EXCLUSIF. La ligne TER Nice-Marseille sans la SNCF : quel bilan un an après ? Les responsables répondent - Actu.fr

EXCLUSIF. Un an après le lancement de l’expérimentation, la ligne TER Nice-Marseille, exploitée sans la SNCF par un opérateur privé, fait l’objet d’un premier b
EXCLUSIF. Un an après le lancement de l’expérimentation, la ligne TER Nice-Marseille, exploitée sans la SNCF par un opérateur privé, fait l’objet d’un premier bilan contrasté. Selon les informations exclusives rapportées par Actu.fr, les responsables du projet ont accepté de répondre aux questions, dressant un état des lieux entre promesses de modernisation et défis logistiques persistants.
Une première année marquée par des gains de ponctualité
D’après les données communiquées par les responsables interrogés par Actu.fr, la régularité des trains aurait connu une amélioration notable. En effet, le taux de ponctualité sur la ligne Nice-Marseille, historiquement l’une des plus perturbées du réseau régional, serait passé de 85 % à près de 92 % sur la période. Cette progression, selon les responsables, serait attribuable à une gestion plus flexible des ressources humaines et à une maintenance préventive renforcée. Toutefois, ce chiffre reste à nuancer : les jours de grève nationale ou d’incidents majeurs sur le réseau ferré, qui échappent au contrôle de l’opérateur privé, n’auraient pas été inclus dans ce calcul. Le bilan, bien que positif sur le papier, soulève donc la question de sa robustesse face aux aléas extérieurs.

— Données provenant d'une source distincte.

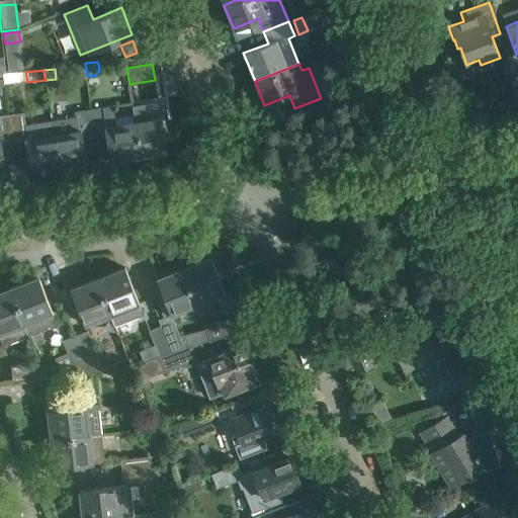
[(89,108),(94,137),(106,135),(110,161),(140,156),(135,121),(134,121),(134,115),(114,118),(112,104),(89,108)]
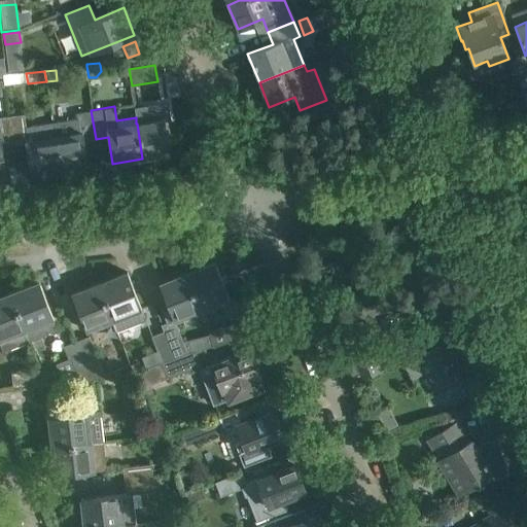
[(77,117),(53,121),(62,172),(88,168),(83,141),(96,139),(91,110),(76,112),(77,117)]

Des difficultés persistantes sur l’offre et la tarification
Cependant, l’expérimentation n’a pas résolu tous les maux de la ligne. Selon les retours d’usagers relayés par Actu.fr, la capacité des trains, notamment aux heures de pointe, serait toujours jugée insuffisante. Les responsables ont reconnu que le nombre de rames disponibles n’avait pas été augmenté, faute d’investissements suffisants dans le matériel roulant. Par ailleurs, la politique tarifaire, pourtant présentée comme un argument de vente lors du lancement, aurait suscité des critiques. Le prix du billet, bien que légèrement inférieur à celui de la SNCF pour certains trajets, n’aurait pas baissé de manière significative pour les abonnés. Selon des sources proches du dossier, la Région Sud, financeur principal, étudierait désormais des mesures correctives pour améliorer l’accessibilité financière de la ligne.
L’enjeu de la maintenance et de la sécurité
Un autre point d’attention concerne la maintenance des infrastructures. L’opérateur privé, qui utilise les voies gérées par SNCF Réseau, aurait signalé des retards dans les travaux de modernisation des rails et de la signalisation. Selon des informations rapportées par Actu.fr, deux incidents techniques, sans gravité, auraient été recensés au cours de l’année, liés à des défauts d’aiguillage. Les responsables ont assuré que la sécurité n’avait jamais été compromise, mais ces incidents posent la question de la coordination entre l’exploitant privé et le gestionnaire public du réseau. La Région Sud, de son côté, aurait demandé un calendrier accéléré pour les travaux prévus, notamment sur la section entre Toulon et Marseille.
Un modèle économique encore fragile
Sur le plan financier, le bilan serait plus nuancé. L’expérimentation, qui devait prouver la viabilité d’une concurrence sur le rail régional, aurait enregistré un taux de remplissage moyen de 78 %, légèrement en dessous des 85 % escomptés. Selon les responsables, ce déficit serait dû à une communication insuffisante auprès des voyageurs habituels de la SNCF. La Région Sud aurait dû injecter une subvention complémentaire pour équilibrer les comptes, ce qui alimente les débats sur la pérennité du modèle. Toutefois, l’opérateur privé se dit confiant pour la deuxième année, misant sur une fidélisation progressive de la clientèle.
Perspectives et enjeux pour l’avenir
Alors que le contrat d’expérimentation court pour une durée totale de trois ans, les regards se tournent vers la suite. Selon Actu.fr, les responsables ont indiqué que des discussions étaient en cours pour étendre l’expérience à d’autres lignes de la région, notamment sur l’axe Cannes-Grasse. La question de l’intégration des personnels, actuellement sous statut SNCF, reste un point sensible. Par ailleurs, la concurrence pourrait s’intensifier avec l’arrivée annoncée d’un autre opérateur privé sur le tronçon Marseille-Toulon. Ce premier bilan, entre succès partiel et défis structurels, illustre la complexité de la libéralisation du transport ferroviaire régional en France, où la SNCF conserve un rôle central d’infrastructure et de régulation.